### ПРЕДОСТАВЛЕННЫЙ ТЕКСТ
***

Культура

Николай Парасич. Интервью в дачном интерьере

8 декабря 2015 года в 16:10
Смоляне хорошо знают заслуженного артиста Российской Федерации Николая ПАРАСИЧА – как создателя и художественного руководителя Смоленского камерного театра, как блистательного актёра. Однако корреспонденту нашей газеты Николай Петрович открылся с неожиданной стороны – как дачник, как убеждённый любитель природы и загородного образа жизни.

– Николай Петрович, а почему – дача? Ведь есть такие профессии, которые не подразумевают обилия свободного времени и требуют постоянной включённости в работу. Скажем, у подавляющего большинства журналистов нет дач и огородов. Профессия поглощает всё время, разум и душу. Как вы нашли себе такую отдушину и не отвлекает ли она от обязанностей художественного руководителя театра?

***

[Координаты ключевых точек конечностей]
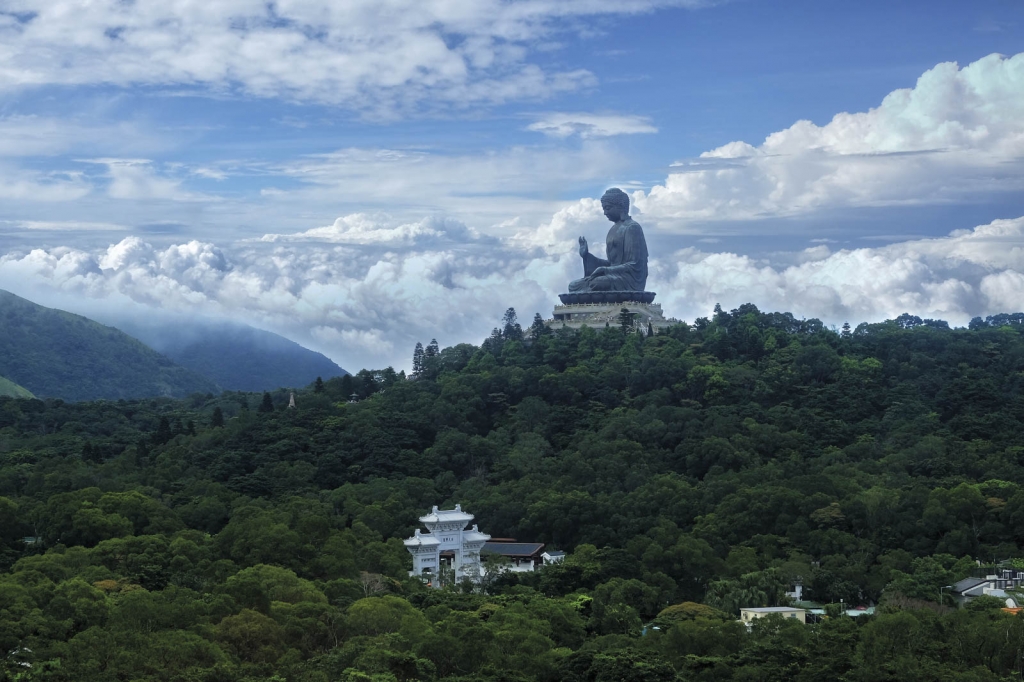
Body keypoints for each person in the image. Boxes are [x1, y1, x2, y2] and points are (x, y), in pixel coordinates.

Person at [568, 188, 649, 293]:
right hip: (613, 275)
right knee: (573, 286)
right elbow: (611, 264)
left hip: (629, 280)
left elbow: (634, 265)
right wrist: (587, 256)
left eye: (608, 208)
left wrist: (606, 270)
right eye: (604, 209)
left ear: (620, 206)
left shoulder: (632, 228)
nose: (605, 213)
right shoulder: (613, 230)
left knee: (598, 283)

***

### ЗАДАНИЯ
- 1) Определите, соответствуют ли интервью утверждения (а), (б) и (в). Для каждого ответьте «да» или «нет» и приведите дословно решающие слова из интервью.
(а) Николай Парасич — заслуженный артист Российской Федерации.
(б) Николай Парасич руководит Смоленским драматическим театром.
(в) По словам корреспондента, у большинства журналистов есть дачи.
- 2) Ответьте по интервью на вопросы (а), (б) и (в).
(а) Какие дата и время указаны в интервью?
(б) С какой стороны Николай Петрович открылся корреспонденту?
(в) Что, по словам корреспондента, поглощает профессия журналиста?
- 3) Измените часть интервью, которая открывается словами «8 декабря 2015» и завершается словами «загородного образа жизни.», и перепишите её, заменив «блистательного актёра» на «талантливого актёра».

### ОТВЕТЫ
- 1)
(а) Да: «заслуженного артиста Российской Федерации Николая ПАРАСИЧА».
(б) Нет: «создателя и художественного руководителя Смоленского камерного театра».
(в) Нет: «у подавляющего большинства журналистов нет дач и огородов».

- 2)
(а) 8 декабря 2015 года в 16:10.
(б) Как дачник, как убеждённый любитель природы и загородного образа жизни.
(в) Всё время, разум и душу.

- 3)
8 декабря 2015 года в 16:10
Смоляне хорошо знают заслуженного артиста Российской Федерации Николая ПАРАСИЧА – как создателя и художественного руководителя Смоленского камерного театра, как талантливого актёра. Однако корреспонденту нашей газеты Николай Петрович открылся с неожиданной стороны – как дачник, как убеждённый любитель природы и загородного образа жизни.